╭─ Supplied records

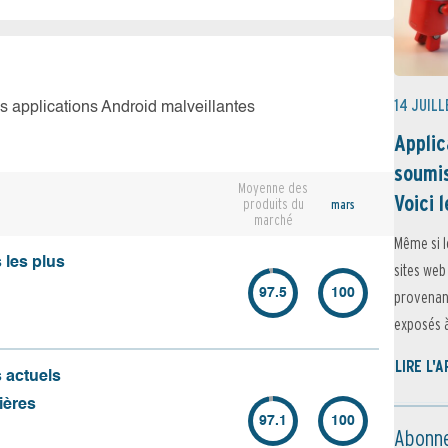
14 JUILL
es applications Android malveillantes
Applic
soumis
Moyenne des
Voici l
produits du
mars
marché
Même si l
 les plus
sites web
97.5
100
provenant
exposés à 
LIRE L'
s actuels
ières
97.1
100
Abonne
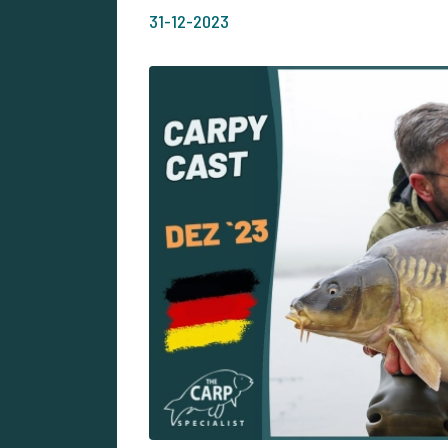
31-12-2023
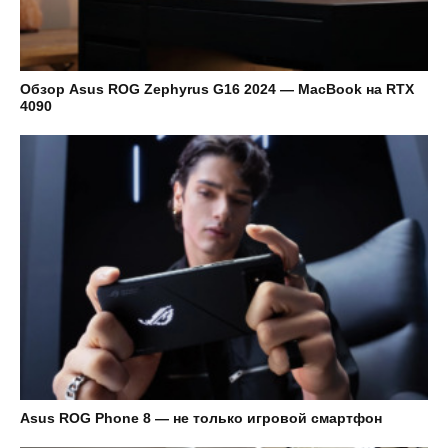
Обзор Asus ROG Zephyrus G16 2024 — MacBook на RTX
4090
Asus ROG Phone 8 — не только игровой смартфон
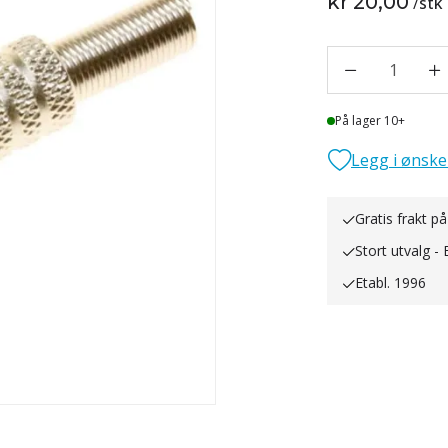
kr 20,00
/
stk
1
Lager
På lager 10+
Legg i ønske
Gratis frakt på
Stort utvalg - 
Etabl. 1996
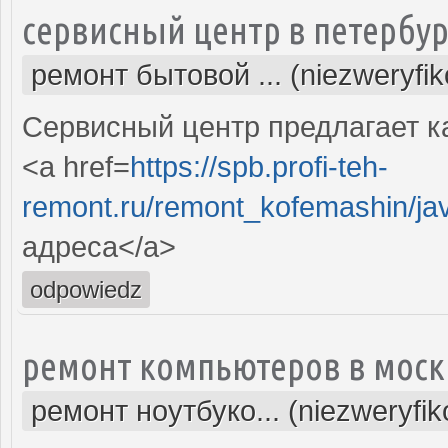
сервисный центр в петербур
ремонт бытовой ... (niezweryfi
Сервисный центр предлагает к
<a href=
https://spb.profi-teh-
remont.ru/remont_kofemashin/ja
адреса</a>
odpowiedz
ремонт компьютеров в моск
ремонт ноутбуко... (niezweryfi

╰─

* Problem to work on *
Reproduce every line of text in the listing above verbatim and in its original order, omitting the pictures.

* Response to this task *
14 JUILL
es applications Android malveillantes
Applic
soumis
Moyenne des
Voici l
produits du
mars
marché
Même si l
 les plus
sites web
97.5
100
provenant
exposés à 
LIRE L'
s actuels
ières
97.1
100
Abonne
31-12-2023
Обзор Asus ROG Zephyrus G16 2024 — MacBook на RTX
4090
Asus ROG Phone 8 — не только игровой смартфон
kr 20,00
/
stk
1
Lager
På lager 10+
Legg i ønske
Gratis frakt på
Stort utvalg - 
Etabl. 1996
сервисный центр в петербур
ремонт бытовой ... (niezweryfi
Сервисный центр предлагает к
<a href=
https://spb.profi-teh-
remont.ru/remont_kofemashin/ja
адреса</a>
odpowiedz
ремонт компьютеров в моск
ремонт ноутбуко... (niezweryfi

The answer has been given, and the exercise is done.